# What physical phenomena are modelled by Chebyshev equation? [closed]

What physical phenomena are modeled by Chebyshev equation? The equation is below

$$(1-x^2) {d^2 y \over d x^2} - x {d y \over d x} + p^2 y ~=~ 0 .$$

I could not find it in Wikipedia or in Google (at least quickly). The answer should be simple for anyone who knows it. I think the answer to such a question should be quickly available but, it's not.

The Legendre polynomials arise naturally when solving the Poisson equation for a system with spherical symmetry (such as the hydrogen atom).

The Bessel functions arise naturally when solving the Poisson equation for a system with cylindrical symmetry.

In essentially the same way, the Chebyshev equation and its solutions arise when you consider a problem using an elliptical coordinate system.

I remember a side comment (perhaps in Arfken & Weber?) that all the named "special functions" arise from solving the Poisson equation in different coordinate systems. (I forget which one is toroidal coordinates.)

Despite the similarity of Chebyshev's equation with Legendre's equation, it does not occur often in physics or engineering, however, solutions of Chebyshev's equation are of much importance in topics of numerical analysis such as solution to partial differential equations, smoothing of data and others. While, on the other hand, its close associate Legendre's equation occurs quite often in areas such as electrodynamics and quantum mechanics, among others.
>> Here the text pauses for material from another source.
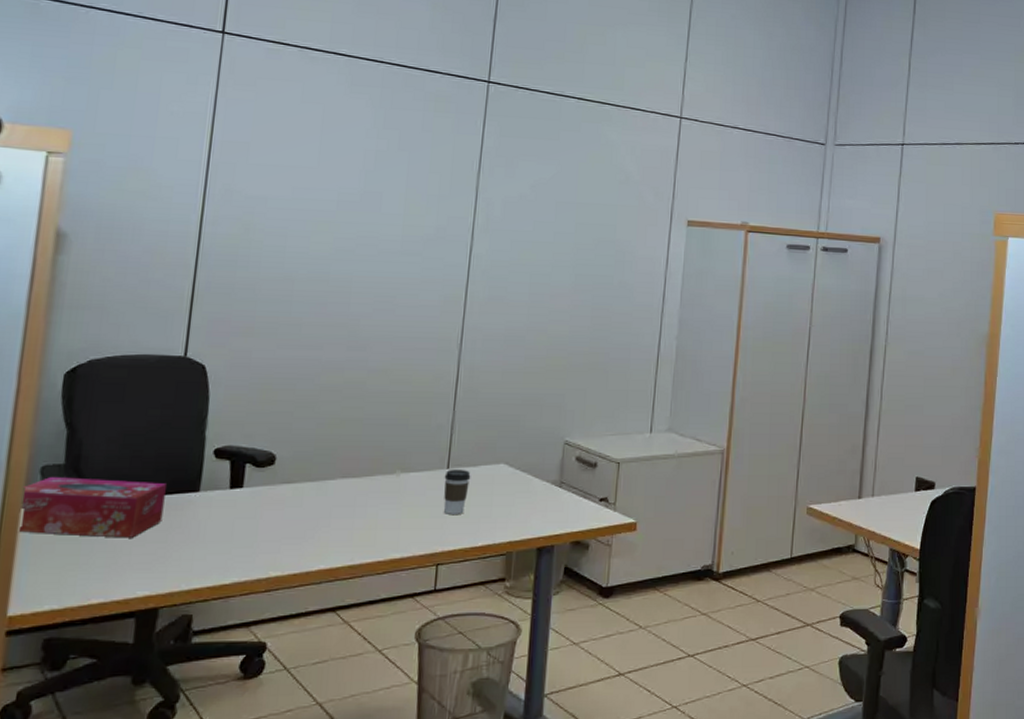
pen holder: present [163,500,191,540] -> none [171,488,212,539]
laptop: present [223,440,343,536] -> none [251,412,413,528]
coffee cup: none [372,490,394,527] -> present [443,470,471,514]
However, if you consider Chebyshev polynomials, they are of tremendous use in case of physical sciences.The Orr-Sommerfeld equation is solved numerically using expansions in Chebyshev polynomials.Then again,these polynomials find extensive use in the optimal control of time-varying linear systems.These are some major applications. Further more, I am linking the Google search page for your interest, if you like.

Chebyshev polynomials are also used in observations of oscillation phenomena, a notable example being the systems of two independent oscillators which plot the Lissajous curves. Chebyshev polynomials arise naturally when considering Lissajous curves with $a=1$ and $b=N$, which turn out to be Chebyshev polynomials of the first kind of degree N.

Anyone who's ever played with an oscilloscope knows that if the ratio of frequencies of some alternating currents passing through the oscilloscope is a natural number (i.e. ${\omega}_{2}=N{\omega}_{1}$) is aware that the oscilloscope plots a line, a parabola etc. (if phases are alligned, or else the curve becomes a general Lissajous curve), those being the first two polynomials.